When I arrived, I learned that two of the authors of this initiative met at HiveMind, an event produced by Bloom Bay Area between 2012-2014. (You can attend the new version of this event, Pollination, in August in SF!) It was a beautiful reminder of how deep of relationships and impacts have formed over the years of our local chapter events. Once the connections form, look what flowers!
Speaker highlights included: talented artist Chor Boogie talking about his emergence from his first Iboga ceremony after plunging into a heroine relapse, and loving his life again; and Ryan Miller of Educating Veterans About Cannabis urging folks to prioritize vulnerable communities in access to medicine ceremonies, perhaps by people paying more for their seat so that someone who can’t afford it can receive one.
I had the pleasure of speaking with David Karabelnikoff, an Alaskan Aleut living in the Bay Area, who is co-producing a forthcoming podcast about indigenous regenerative economy, as well as the second annual NDGNS Hackathon of artists. He told me something about tobacco that I’d like to pass along. Native peoples are taught to work with tobacco for prayer, in connection with the Earth. He described that the way Americans use it is that they think about their worries and things they’re stressed out about it when they’re smoking, thereby sending those prayers to spirit – literally the opposite of traditional teachings.
Larry Norris, co-founder of ERIE – Entheogenic, Research, Integration and Education, and myself silk-screened shirts together advertising the initiative. We did about 30 shirts. It was the first time either of us had done silk-screening, so we learned how and had a blast in the process.
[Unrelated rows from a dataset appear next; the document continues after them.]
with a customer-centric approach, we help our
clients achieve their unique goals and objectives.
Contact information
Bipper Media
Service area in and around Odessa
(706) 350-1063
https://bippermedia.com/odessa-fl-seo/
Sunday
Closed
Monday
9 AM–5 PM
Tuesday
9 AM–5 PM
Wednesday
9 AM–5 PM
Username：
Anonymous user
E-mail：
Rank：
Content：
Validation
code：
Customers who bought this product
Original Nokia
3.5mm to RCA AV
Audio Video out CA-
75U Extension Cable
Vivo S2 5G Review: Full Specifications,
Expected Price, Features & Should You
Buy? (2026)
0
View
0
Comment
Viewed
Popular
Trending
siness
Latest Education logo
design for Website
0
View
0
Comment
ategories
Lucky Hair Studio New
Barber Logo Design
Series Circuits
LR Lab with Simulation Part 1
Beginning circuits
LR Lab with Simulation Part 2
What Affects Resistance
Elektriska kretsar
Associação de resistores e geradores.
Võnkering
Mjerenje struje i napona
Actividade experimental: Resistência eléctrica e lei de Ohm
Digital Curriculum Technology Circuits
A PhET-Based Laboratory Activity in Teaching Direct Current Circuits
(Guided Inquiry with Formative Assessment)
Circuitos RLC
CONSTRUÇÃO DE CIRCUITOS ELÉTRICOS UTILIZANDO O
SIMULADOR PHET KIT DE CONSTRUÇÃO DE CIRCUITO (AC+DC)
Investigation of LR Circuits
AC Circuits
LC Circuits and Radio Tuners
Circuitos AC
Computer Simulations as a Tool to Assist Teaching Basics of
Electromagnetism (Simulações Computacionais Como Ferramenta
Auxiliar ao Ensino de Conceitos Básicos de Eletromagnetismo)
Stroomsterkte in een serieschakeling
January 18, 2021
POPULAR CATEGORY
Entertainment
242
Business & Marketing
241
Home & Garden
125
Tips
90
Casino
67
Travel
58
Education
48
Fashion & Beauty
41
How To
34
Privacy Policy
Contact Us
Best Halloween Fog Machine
Larry was part of our local Bloom (then Evolver) organizing crew around 2012, so it was a pleasure to be together making art for a great cause.
Lastly, do you know about 920, Global Magic Mushroom Day???!!!!!?!?!?! Check it out, 920 Coalition. I have met the most wonderful people at events around it.
It was a gift to support the launch of the Decriminalize Nature initiative. I hope you’ll also support it or pick up the torch on related initiatives in your cities and states/provinces as they inevitably join the current.